Banking-as-a-service is increasingly attractive to financial institutions looking to embed themselves in their corporate clients’ business.
You wouldn’t have to delve too far into the past to find a time when banks would have scoffed at the idea of allowing business customers to develop their own banking services. Now institutions of all sizes and types are jumping into banking-as-a-service (BaaS).
In October, HSBC announced that it would team up with Oracle NetSuite to provide international payments and expense management services embedded into the latter’s SuiteBanking product, enabling its clients to offer business banking propositions to their customers.
Down the line, the bank plans to broaden the range of services supported to include its multi-currency digital wallet.
An HSBC spokesperson says SuiteBanking would be available in the first half of next year. “Interest is growing rapidly as corporates realise they can create new revenue and increase value delivered to their customers,” he adds. “Relevant products will depend on the corporate’s growth plans and the user problems they want to solve for their customers. Key areas of interest include commercial cards, payments, lending and foreign exchange.”
Already this year, US fintech Jiko – which acquired Mid-Central Federal Savings Bank in 2020 – confirmed that it was shifting its focus from consumer to B2B services while (perhaps more significantly) Spanish multinational banking group BBVA has partnered with Banca Sella to offer local payment services.
The numbers make it easy to understand why financial institutions are embracing a model that would once have been described as akin to turkeys voting for Christmas. A report published by Future Market Insights in October suggested the BaaS platform market would expand by more than 15% a year until 2031, by which time it would be worth more than US$12bn.
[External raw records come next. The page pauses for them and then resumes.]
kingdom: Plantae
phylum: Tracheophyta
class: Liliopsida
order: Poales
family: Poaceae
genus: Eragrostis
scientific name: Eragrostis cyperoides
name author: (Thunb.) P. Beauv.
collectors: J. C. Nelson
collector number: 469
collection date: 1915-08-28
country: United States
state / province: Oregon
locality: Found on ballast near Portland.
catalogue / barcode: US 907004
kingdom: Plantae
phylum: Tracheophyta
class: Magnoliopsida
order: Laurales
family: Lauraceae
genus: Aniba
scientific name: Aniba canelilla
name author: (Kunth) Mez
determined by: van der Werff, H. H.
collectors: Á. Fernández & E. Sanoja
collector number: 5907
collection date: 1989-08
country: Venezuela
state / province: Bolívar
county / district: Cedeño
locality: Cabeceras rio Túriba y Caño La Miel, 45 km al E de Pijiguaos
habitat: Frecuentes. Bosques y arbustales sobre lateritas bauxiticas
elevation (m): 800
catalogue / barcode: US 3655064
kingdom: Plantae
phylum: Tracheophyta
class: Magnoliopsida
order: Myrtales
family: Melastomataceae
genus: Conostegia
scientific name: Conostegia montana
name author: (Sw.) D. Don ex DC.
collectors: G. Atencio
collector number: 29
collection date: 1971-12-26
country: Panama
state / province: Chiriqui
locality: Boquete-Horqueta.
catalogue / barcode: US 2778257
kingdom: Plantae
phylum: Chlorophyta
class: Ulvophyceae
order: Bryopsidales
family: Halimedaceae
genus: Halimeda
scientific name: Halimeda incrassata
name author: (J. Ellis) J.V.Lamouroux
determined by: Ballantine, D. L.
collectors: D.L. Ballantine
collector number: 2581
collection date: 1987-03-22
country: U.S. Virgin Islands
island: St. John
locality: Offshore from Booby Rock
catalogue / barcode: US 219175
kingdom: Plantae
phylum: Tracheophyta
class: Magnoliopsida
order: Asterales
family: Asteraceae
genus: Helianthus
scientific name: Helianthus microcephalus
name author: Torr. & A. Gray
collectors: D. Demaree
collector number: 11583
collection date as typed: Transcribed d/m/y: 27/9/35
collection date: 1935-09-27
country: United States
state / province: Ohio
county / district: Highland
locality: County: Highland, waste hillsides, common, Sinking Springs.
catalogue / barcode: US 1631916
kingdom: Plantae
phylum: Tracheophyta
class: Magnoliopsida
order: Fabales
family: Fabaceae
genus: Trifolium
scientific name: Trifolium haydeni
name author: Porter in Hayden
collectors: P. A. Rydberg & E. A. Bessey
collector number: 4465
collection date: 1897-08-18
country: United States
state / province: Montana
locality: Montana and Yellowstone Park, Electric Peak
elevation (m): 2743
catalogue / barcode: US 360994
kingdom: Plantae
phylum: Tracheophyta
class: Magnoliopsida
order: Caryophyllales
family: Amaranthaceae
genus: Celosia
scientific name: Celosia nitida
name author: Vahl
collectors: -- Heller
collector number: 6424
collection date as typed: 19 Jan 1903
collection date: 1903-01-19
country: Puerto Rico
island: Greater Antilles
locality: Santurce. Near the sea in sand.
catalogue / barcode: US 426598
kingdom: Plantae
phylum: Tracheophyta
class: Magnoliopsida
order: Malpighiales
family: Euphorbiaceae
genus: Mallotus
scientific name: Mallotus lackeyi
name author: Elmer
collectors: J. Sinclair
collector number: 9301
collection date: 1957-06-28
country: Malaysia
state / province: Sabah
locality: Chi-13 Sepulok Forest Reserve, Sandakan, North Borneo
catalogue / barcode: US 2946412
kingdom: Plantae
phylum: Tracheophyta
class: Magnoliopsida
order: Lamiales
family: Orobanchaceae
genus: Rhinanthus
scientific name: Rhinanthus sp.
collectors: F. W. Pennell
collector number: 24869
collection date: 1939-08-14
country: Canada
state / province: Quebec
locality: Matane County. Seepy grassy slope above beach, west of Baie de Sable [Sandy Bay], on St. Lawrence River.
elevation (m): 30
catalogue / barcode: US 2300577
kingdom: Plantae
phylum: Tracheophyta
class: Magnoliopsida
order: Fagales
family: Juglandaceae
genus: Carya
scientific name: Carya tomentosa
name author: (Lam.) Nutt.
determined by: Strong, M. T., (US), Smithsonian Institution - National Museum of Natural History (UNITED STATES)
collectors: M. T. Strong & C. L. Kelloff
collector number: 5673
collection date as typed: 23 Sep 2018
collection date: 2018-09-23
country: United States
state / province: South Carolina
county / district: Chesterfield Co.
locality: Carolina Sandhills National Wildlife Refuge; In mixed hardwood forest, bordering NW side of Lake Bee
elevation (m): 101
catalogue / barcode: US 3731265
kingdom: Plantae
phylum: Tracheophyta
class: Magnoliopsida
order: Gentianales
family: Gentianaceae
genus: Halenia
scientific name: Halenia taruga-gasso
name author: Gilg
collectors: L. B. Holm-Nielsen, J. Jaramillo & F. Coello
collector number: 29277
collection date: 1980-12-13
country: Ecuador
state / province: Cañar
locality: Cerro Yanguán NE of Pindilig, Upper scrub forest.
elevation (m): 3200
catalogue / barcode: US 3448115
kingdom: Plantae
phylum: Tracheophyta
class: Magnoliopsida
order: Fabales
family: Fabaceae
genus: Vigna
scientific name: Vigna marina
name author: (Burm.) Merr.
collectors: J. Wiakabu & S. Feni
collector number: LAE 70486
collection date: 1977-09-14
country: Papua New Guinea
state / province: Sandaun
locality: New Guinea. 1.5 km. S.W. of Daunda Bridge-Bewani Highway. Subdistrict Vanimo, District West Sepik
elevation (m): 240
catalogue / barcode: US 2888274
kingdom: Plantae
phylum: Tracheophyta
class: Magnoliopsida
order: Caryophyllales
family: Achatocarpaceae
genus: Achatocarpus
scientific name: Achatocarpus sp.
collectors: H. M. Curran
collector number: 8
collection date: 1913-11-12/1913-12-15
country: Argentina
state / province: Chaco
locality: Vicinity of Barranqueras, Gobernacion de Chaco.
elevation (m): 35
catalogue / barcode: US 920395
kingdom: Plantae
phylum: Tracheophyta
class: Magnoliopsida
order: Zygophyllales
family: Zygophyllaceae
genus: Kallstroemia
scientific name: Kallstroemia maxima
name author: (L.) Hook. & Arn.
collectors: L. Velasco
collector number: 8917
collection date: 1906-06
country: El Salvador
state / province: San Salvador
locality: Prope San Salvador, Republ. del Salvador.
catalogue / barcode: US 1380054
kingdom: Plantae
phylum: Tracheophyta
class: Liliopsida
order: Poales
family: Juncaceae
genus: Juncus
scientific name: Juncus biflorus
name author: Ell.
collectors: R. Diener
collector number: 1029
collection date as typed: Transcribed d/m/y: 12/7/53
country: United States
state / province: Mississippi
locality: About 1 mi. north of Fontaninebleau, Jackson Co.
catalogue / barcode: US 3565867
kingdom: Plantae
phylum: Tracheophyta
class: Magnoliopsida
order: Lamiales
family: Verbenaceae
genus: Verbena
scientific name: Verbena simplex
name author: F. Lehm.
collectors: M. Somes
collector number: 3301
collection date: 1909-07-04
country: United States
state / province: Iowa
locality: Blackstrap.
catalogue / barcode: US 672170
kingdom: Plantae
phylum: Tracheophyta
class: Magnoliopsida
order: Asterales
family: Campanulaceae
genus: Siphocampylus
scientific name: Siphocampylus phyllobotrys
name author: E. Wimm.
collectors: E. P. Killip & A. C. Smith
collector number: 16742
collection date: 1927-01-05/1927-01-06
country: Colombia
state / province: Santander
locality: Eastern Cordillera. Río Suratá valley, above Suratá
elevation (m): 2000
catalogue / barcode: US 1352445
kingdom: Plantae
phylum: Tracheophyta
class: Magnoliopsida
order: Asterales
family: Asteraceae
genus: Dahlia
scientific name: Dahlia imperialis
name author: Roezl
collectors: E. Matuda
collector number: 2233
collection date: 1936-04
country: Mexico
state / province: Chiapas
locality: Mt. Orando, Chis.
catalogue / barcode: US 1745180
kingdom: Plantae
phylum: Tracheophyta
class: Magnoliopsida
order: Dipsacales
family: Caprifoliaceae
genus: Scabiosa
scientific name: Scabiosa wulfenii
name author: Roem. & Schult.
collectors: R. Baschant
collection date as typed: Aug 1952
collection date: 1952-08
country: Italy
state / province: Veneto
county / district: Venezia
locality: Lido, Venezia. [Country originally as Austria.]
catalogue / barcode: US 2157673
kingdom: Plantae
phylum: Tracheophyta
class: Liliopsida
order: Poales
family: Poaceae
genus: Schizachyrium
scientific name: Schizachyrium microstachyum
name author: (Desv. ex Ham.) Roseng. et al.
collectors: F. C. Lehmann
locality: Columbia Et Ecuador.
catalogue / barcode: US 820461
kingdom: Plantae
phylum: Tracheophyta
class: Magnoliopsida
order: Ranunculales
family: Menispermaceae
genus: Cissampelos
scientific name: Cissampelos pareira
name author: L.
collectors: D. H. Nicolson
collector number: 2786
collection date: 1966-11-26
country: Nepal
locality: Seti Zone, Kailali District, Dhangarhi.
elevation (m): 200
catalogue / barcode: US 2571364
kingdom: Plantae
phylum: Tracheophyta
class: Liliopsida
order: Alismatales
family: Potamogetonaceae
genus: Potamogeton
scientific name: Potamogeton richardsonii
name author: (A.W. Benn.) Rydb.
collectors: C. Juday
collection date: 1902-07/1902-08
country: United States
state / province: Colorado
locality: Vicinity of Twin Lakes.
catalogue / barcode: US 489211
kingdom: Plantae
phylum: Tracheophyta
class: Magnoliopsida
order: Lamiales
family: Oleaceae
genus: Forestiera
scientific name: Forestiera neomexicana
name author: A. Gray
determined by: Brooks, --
One of the incentives for banks is the ability to strengthen their client relationships with clients, integrating their transaction banking services directly into clients’ core business models.
According to Mark McNulty, EMEA Head of Payments and Receivables at Citi Treasury and Trade Solutions, corporate clients at both treasury and sales level are increasingly demanding the ability to create business banking services.
“From a treasury perspective, the ongoing trend toward centralisation of cash and liquidity management activity into in-house banks is positioning these vehicles as the internal bank providers to all group subsidiaries,” he says.
Virtual ledger services help manage positions across clients’ subsidiaries and counterparties, while reconciliation tools streamline reconciliation and ensure transparency where on-behalf-of payments/collections are involved.
Corporates are also expanding their offering to services traditionally offered by fintechs, including creating their own licensed payment service provider businesses to more directly intermediate transactions across their ecosystem.
“BaaS solutions rely on access to a robust API interaction model, allowing real time integration of services offered by bank providers back into their clients’ underlying customer,” explains McNulty. “Payment gateway solutions are directly integrated into client’s sales platforms with access to relevant payment options including cards, e-wallets, instant payment and other bank transfers.”
Another driver of BaaS is an increase in the amount of B2C and B2B transactions executed on platforms as corporates create new marketplaces for their products and other vertically-integrated goods.
In the future, J.P. Morgan could end up financing suppliers on business-to-business platforms or providing them with access to other financing services explains Shahrokh Moinian, the bank’s EMEA Head of Payments.
“The motivation for corporates providing services through their own platforms is to increase customer loyalty by offering a choice of payment options,” he says. “They will also want to onboard as many merchants as possible and will need assistance with this process.”